* [Task brief] Work through the data below line by line and say how many lines hold "Sivas"; give only the number.

* [Data shown]
++++++++++
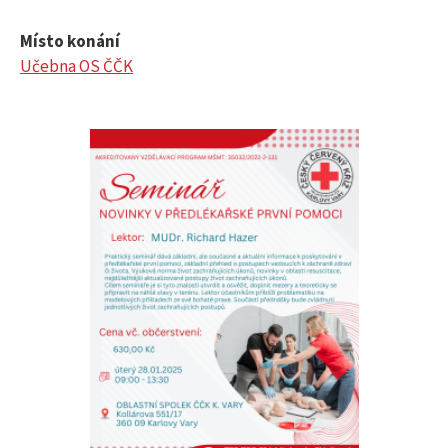
Místo konání
Učebna OS ČČK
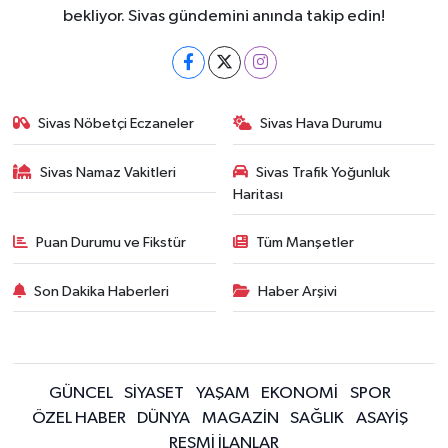
bekliyor. Sivas gündemini anında takip edin!
Sivas Nöbetçi Eczaneler
Sivas Hava Durumu
Sivas Namaz Vakitleri
Sivas Trafik Yoğunluk
Haritası
Puan Durumu ve Fikstür
Tüm Manşetler
Son Dakika Haberleri
Haber Arşivi
GÜNCEL
SİYASET
YAŞAM
EKONOMİ
SPOR
ÖZEL HABER
DÜNYA
MAGAZİN
SAĞLIK
ASAYİŞ
RESMİ İLANLAR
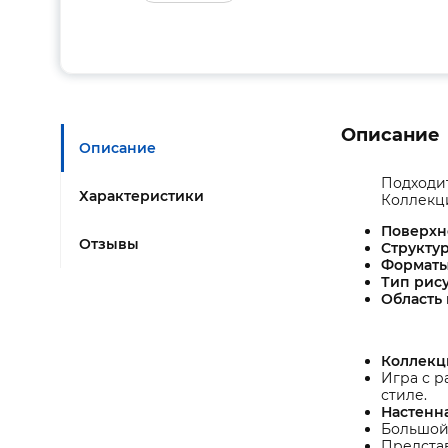
Описание
Описание
Подходит
Характеристики
Коллекци
Поверхн
Отзывы
Структу
Формат
Тип рису
Область
Коллекци
Игра с р
стиле.
Настенн
Большой
Представ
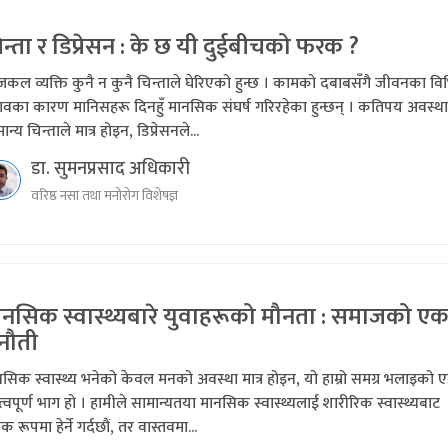
न्ता र डिप्रेसन : के छ यी दुईबीचको फरक ?
ल व्यक्ति कुनै न कुनै चिन्ताले घेरिएको हुन्छ । कामको दबाबसँगै जीवनका विभ
ावका कारण मानिसहरू दिनहुँ मानसिक संघर्ष गरिरहेका हुन्छन् । कतिपय अवस्थ
ान्य चिन्ताले मात्र होइन, डिप्रेसनले...
डा. सुमनप्रसाद अधिकारी
वरिष्ठ नसा तथा मनोरोग विशेषज्ञ
ानसिक स्वास्थ्यबारे युवाहरूको मौनता : समाजको ए
नौती
सिक स्वास्थ्य भनेको केवल मनको अवस्था मात्र होइन, यो हाम्रो समग्र भलाइको 
्वपूर्ण भाग हो । हामीले सामान्यतया मानसिक स्वास्थ्यलाई शारीरिक स्वास्थ्यबाट
 रूपमा हेर्ने गर्दछौं, तर वास्तवमा...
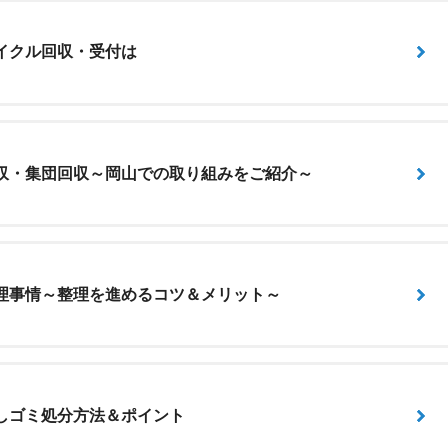
イクル回収・受付は
収・集団回収～岡山での取り組みをご紹介～
理事情～整理を進めるコツ＆メリット～
しゴミ処分方法＆ポイント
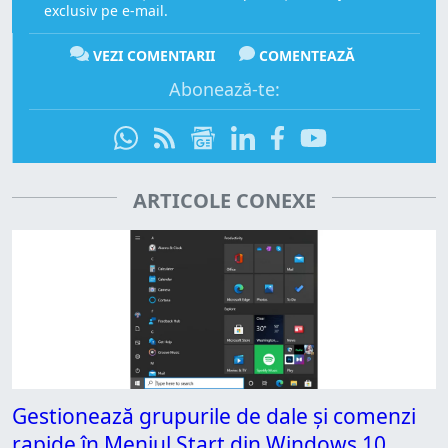
exclusiv pe e-mail.
VEZI COMENTARII
COMENTEAZĂ
Abonează-te:
ARTICOLE CONEXE
Gestionează grupurile de dale și comenzi
rapide în Meniul Start din Windows 10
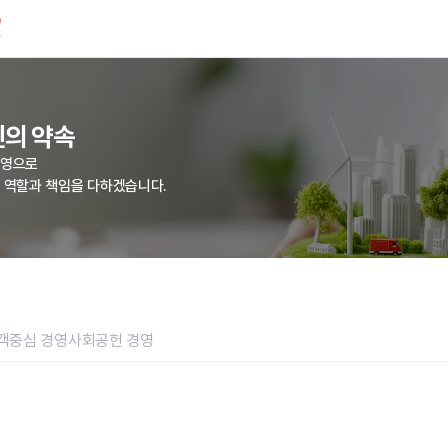
의 약속
경영으로
 역할과 책임을 다하겠습니다.
객중심 경영
사회공헌 경영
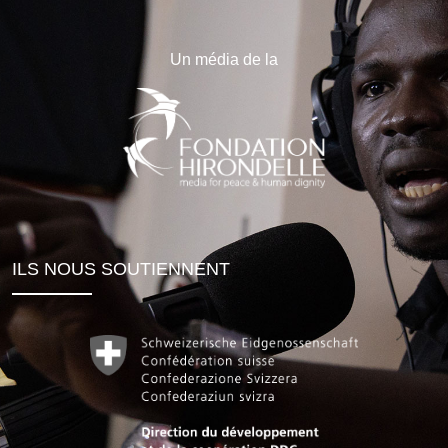
Un média de la
ILS NOUS SOUTIENNENT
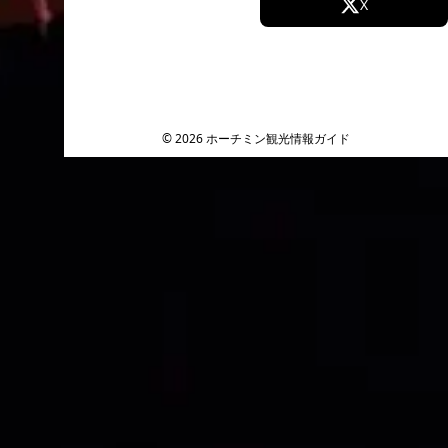
Facebook
X
Instagram
TikTok
YouTube
© 2026 ホーチミン観光情報ガイド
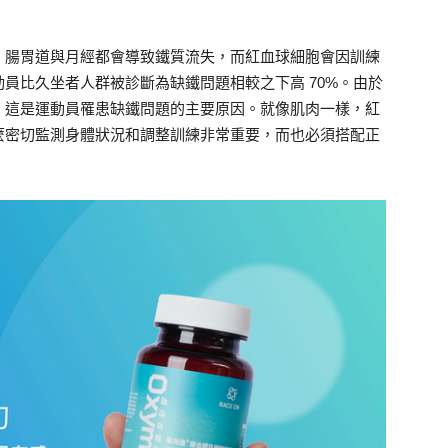
、腸胃道與月經都會導致鐵質流失，而紅血球細胞會因訓練
員比久坐者人群被診斷為缺鐵問題相較之下高 70%。由於
，這是運動員罹患缺鐵問題的主要原因。就像肌肉一樣，紅
麼密切監測身體狀況和調整訓練非常重要，而也必須搭配正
++++++++++
* [Finished exercise] 5